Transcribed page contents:
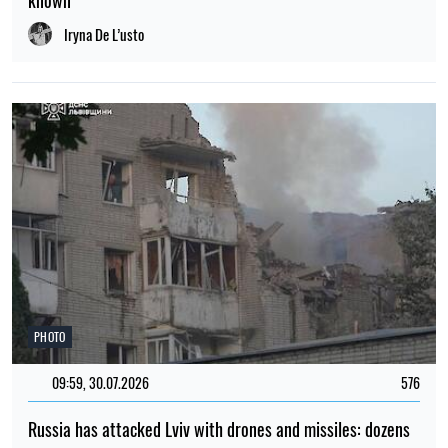
known
Iryna De L’usto
PHOTO
09:59, 30.07.2026
576
Russia has attacked Lviv with drones and missiles: dozens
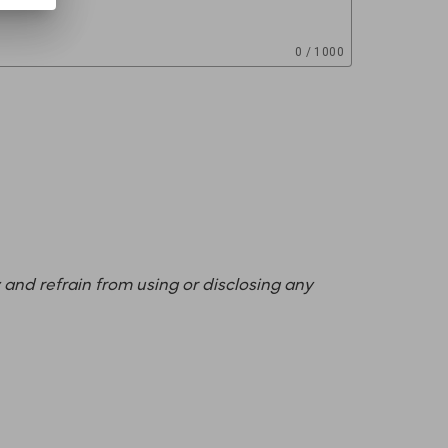
0 / 1000
 and refrain from using or disclosing any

Job item >> Reproduce the entries above exactly. Do not include the images.

Response to this exercise >>
known
Iryna De L’usto
PHOTO
09:59, 30.07.2026
576
Russia has attacked Lviv with drones and missiles: dozens
0 / 1000
 and refrain from using or disclosing any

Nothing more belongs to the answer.